▶ **WORK TO BE COMPLETED**
Reproduce the entries shown below only from the line with "2022 ANEC-CHILD-2022-G-009 |" down to the line with "2022 ANEC-CHILD-2022-G-012 |", keeping both end lines and copying each one exactly.

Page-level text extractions

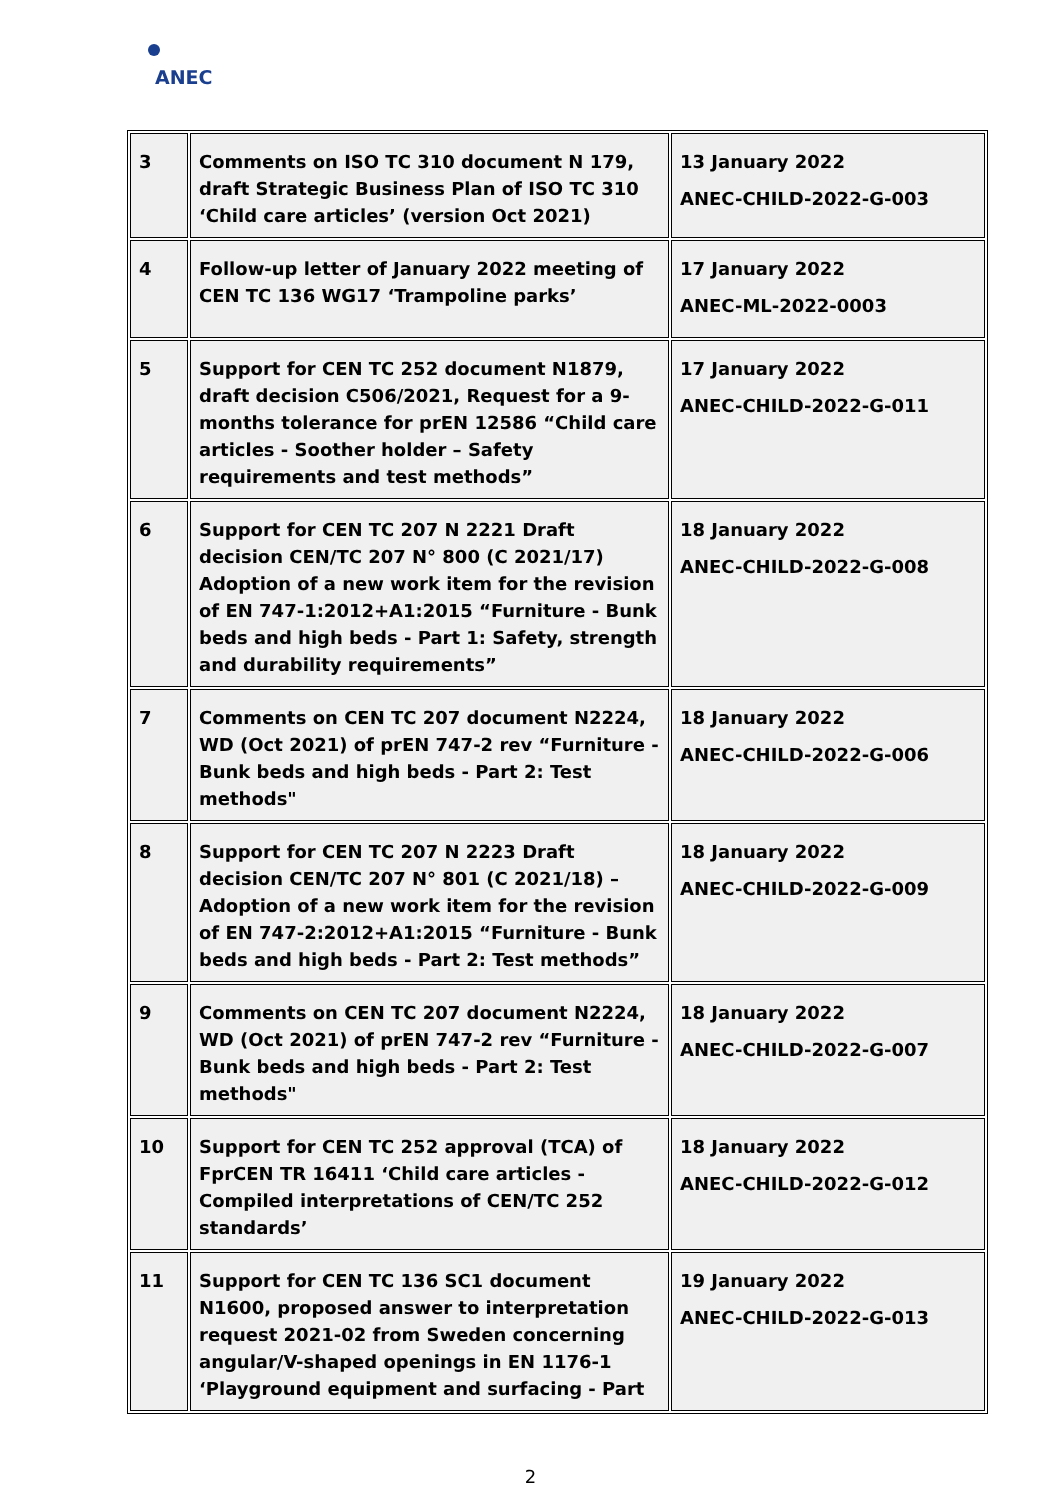ANEC
| 3 | Comments on ISO TC 310 document N 179, draft Strategic Business Plan of ISO TC 310 ‘Child care articles’ (version Oct 2021) | 13 January 2022 ANEC-CHILD-2022-G-003 |
| 4 | Follow-up letter of January 2022 meeting of CEN TC 136 WG17 ‘Trampoline parks’ | 17 January 2022 ANEC-ML-2022-0003 |
| 5 | Support for CEN TC 252 document N1879, draft decision C506/2021, Request for a 9-months tolerance for prEN 12586 “Child care articles - Soother holder – Safety requirements and test methods” | 17 January 2022 ANEC-CHILD-2022-G-011 |
| 6 | Support for CEN TC 207 N 2221 Draft decision CEN/TC 207 N° 800 (C 2021/17) Adoption of a new work item for the revision of EN 747-1:2012+A1:2015 “Furniture - Bunk beds and high beds - Part 1: Safety, strength and durability requirements” | 18 January 2022 ANEC-CHILD-2022-G-008 |
| 7 | Comments on CEN TC 207 document N2224, WD (Oct 2021) of prEN 747-2 rev “Furniture - Bunk beds and high beds - Part 2: Test methods" | 18 January 2022 ANEC-CHILD-2022-G-006 |
| 8 | Support for CEN TC 207 N 2223 Draft decision CEN/TC 207 N° 801 (C 2021/18) – Adoption of a new work item for the revision of EN 747-2:2012+A1:2015 “Furniture - Bunk beds and high beds - Part 2: Test methods” | 18 January 2022 ANEC-CHILD-2022-G-009 |
| 9 | Comments on CEN TC 207 document N2224, WD (Oct 2021) of prEN 747-2 rev “Furniture - Bunk beds and high beds - Part 2: Test methods" | 18 January 2022 ANEC-CHILD-2022-G-007 |
| 10 | Support for CEN TC 252 approval (TCA) of FprCEN TR 16411 ‘Child care articles - Compiled interpretations of CEN/TC 252 standards’ | 18 January 2022 ANEC-CHILD-2022-G-012 |
| 11 | Support for CEN TC 136 SC1 document N1600, proposed answer to interpretation request 2021-02 from Sweden concerning angular/V-shaped openings in EN 1176-1 ‘Playground equipment and surfacing - Part | 19 January 2022 ANEC-CHILD-2022-G-013 |
2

▶ **WRITTEN SOLUTION**
| 8 | Support for CEN TC 207 N 2223 Draft decision CEN/TC 207 N° 801 (C 2021/18) – Adoption of a new work item for the revision of EN 747-2:2012+A1:2015 “Furniture - Bunk beds and high beds - Part 2: Test methods” | 18 January 2022 ANEC-CHILD-2022-G-009 |
| 9 | Comments on CEN TC 207 document N2224, WD (Oct 2021) of prEN 747-2 rev “Furniture - Bunk beds and high beds - Part 2: Test methods" | 18 January 2022 ANEC-CHILD-2022-G-007 |
| 10 | Support for CEN TC 252 approval (TCA) of FprCEN TR 16411 ‘Child care articles - Compiled interpretations of CEN/TC 252 standards’ | 18 January 2022 ANEC-CHILD-2022-G-012 |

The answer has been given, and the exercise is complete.